The roots of Computer Vision for DSS may be traced back to research about vision-based mobile robots in the late sixties and early seventies. Since the computing power which could be made available on a mobile platform was very limited at that time, the initial flurry of interest abated after some years. Only very few groups continued to work in this area until the digitization and processing of video images became more amenable to experimentation at the beginning of the eighties. The ambitious DARPA `Autonomous Land Vehicle' program re-invigorated civilian research efforts towards vision-based autonomous mobility for indoor as well as outdoor vehicles. This in turn stimulated CV-research for vehicle guidance in the PROMETHEUS framework which had been conceived to cover all aspects of road traffic, not only automatic driving -- see, e. g., [Parkes & Franzen 93].

Thorpe ([Thorpe 90]) provides an overview of research at Carnegie Mellon University related to vision-based autonomous road vehicles. This book may simultaneously serve as a representative description of approaches studied during the eighties.
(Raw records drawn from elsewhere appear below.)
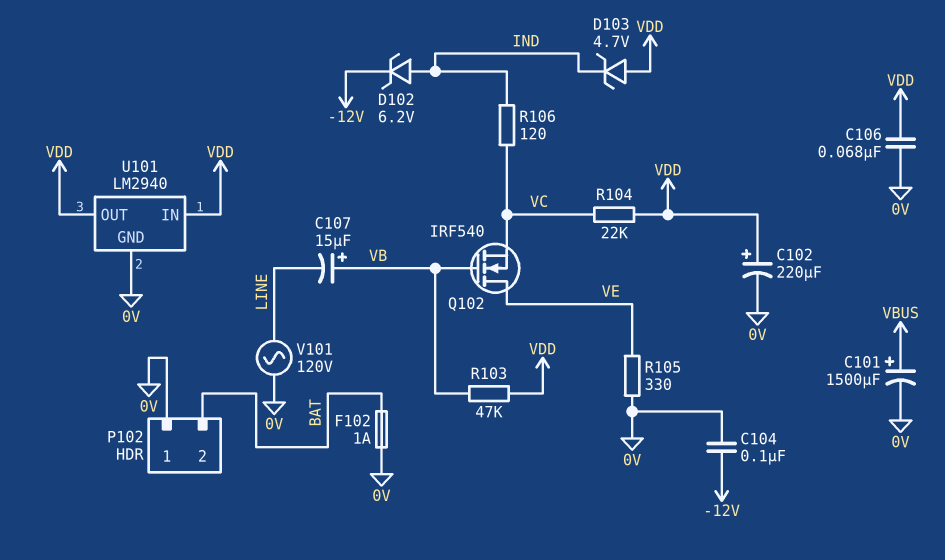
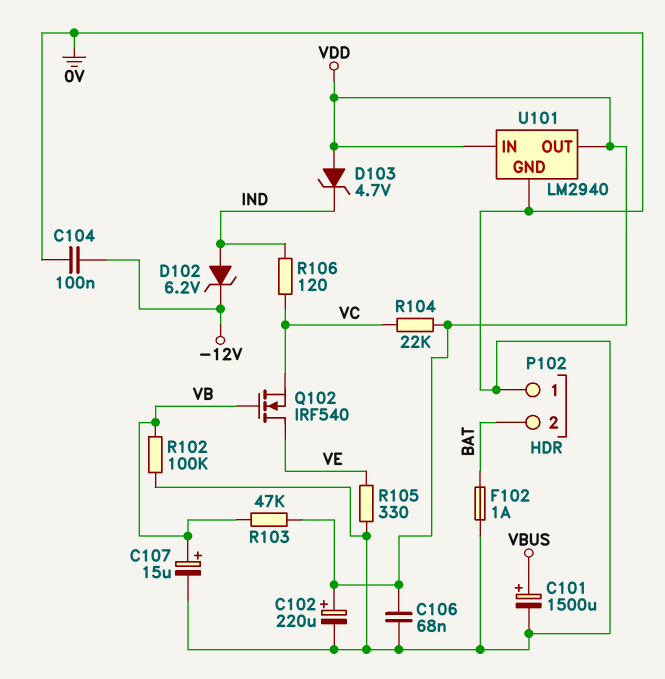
C107: 15uF (plus VB, minus LINE) -> 15uF (plus VB, minus 0V)
R102: none -> 100k (0V, VB)
V101: AC 120V (0V, LINE) -> none

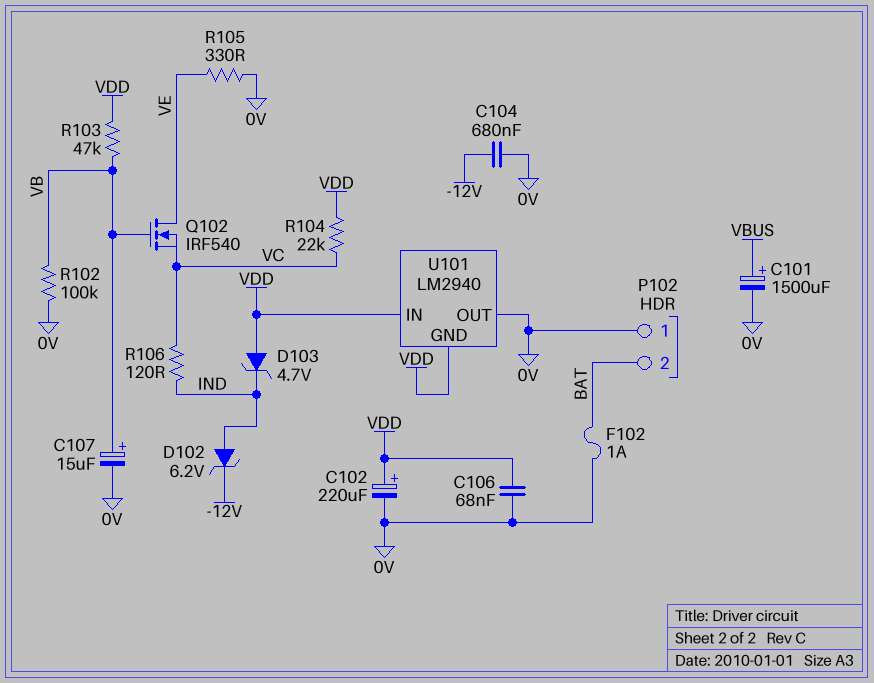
C104: 100nF (-12V, 0V) -> 680nF (-12V, 0V)
U101 pin GND: 0V -> VDD
U101 pin OUT: VDD -> 0V

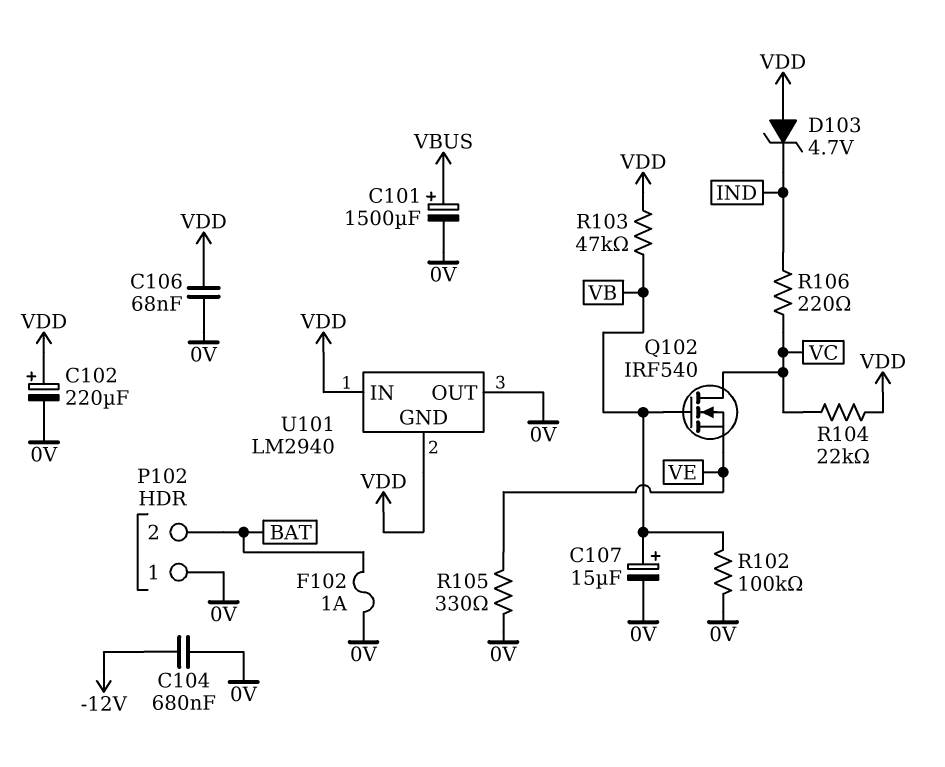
D102: zener 6.2V (A IND, K -12V) -> none
Q102: NMOS IRF540 (G VB, D VE, S VC) -> NMOS IRF540 (G VB, D VC, S VE)
R106: 120 (IND, VC) -> 220 (IND, VC)

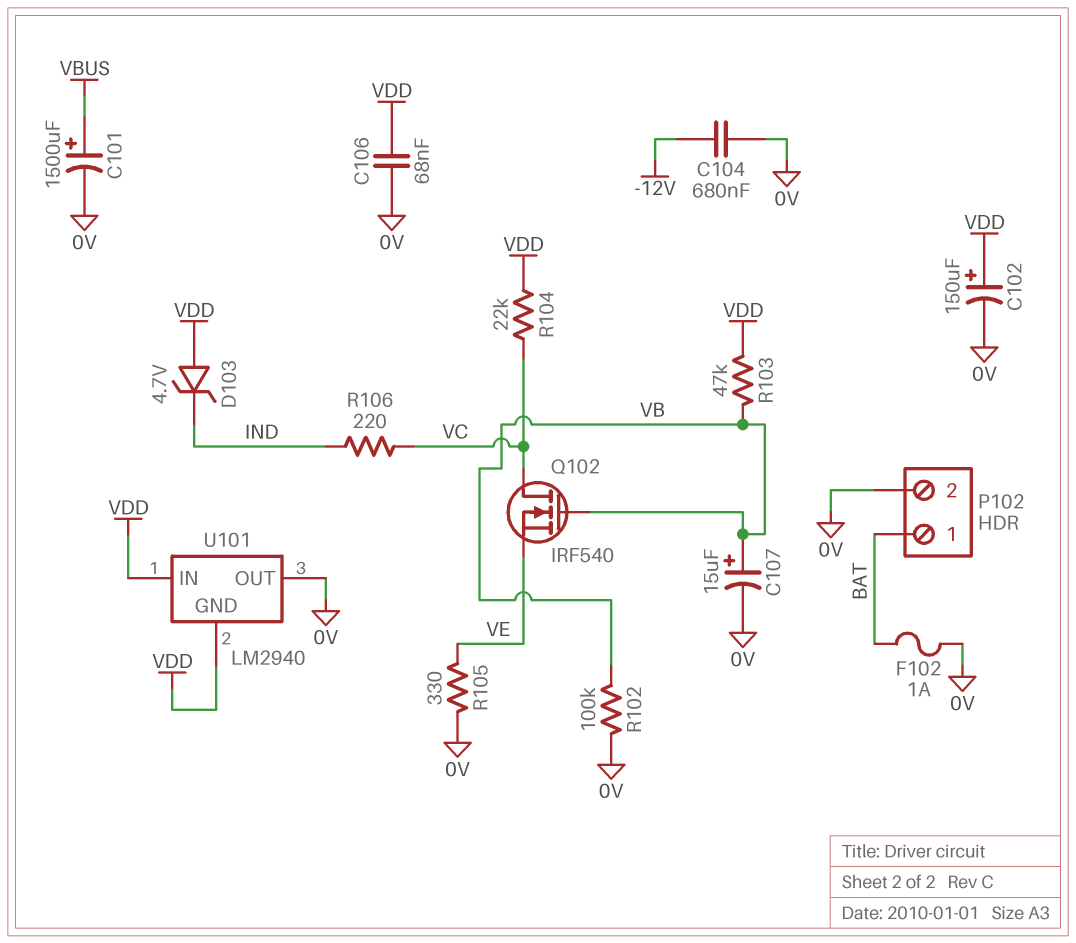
C102: 220uF (plus VDD, minus 0V) -> 150uF (plus VDD, minus 0V)
P102 pin 1: 0V -> BAT
P102 pin 2: BAT -> 0V

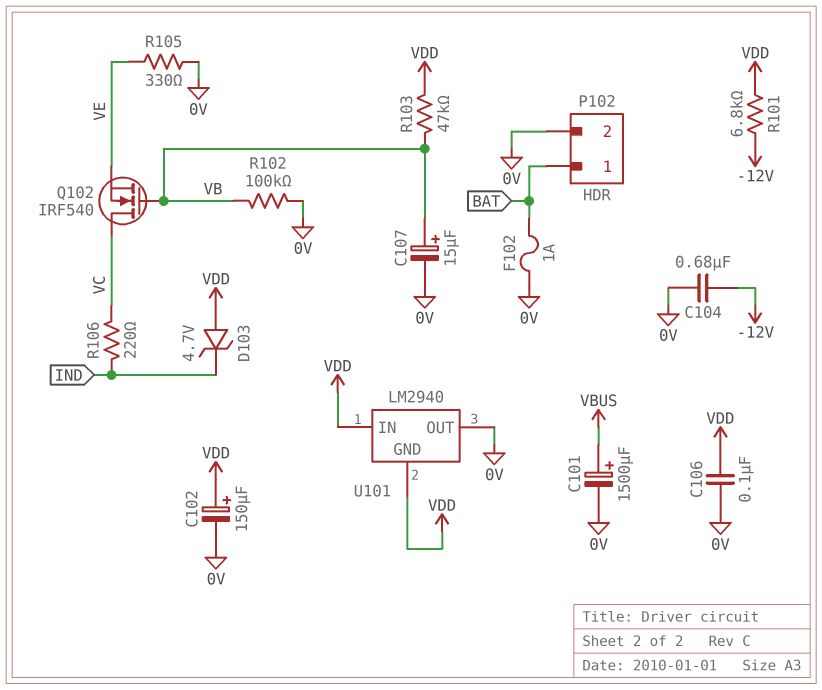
C106: 68nF (0V, VDD) -> 100nF (0V, VDD)
R101: none -> 6.8k (-12V, VDD)
R104: 22k (VC, VDD) -> none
A roundtable discussion during the Summer 1990 in Tokyo resulted in a book `Vision-Based Vehicle Guidance' [Masaki 92]. This roundtable discussion gave rise to a series of annual `Intelligent Vehicles Symposia' sponsored by the IEEE Industrial Electronics Society. The proceedings of these symposia, starting in 1992, provide an immediate access path to international reseach results related to DSS. Very valuable information can also be gained from a special issue on `Network, Control, Communication and Computing Technologies for Intelligent Transportation Systems' edited by [Amin et al. 95].

A comprehensive, very well balanced assessment of PROMETHEUS efforts has been published by [Braess & Reichart 95]. An in-depth, two volume treatment of contributions by German AI research groups to PROMETHEUS, including CV in the context of driver support systems, can be found in the final PRO-ART report edited by [Nagel 95].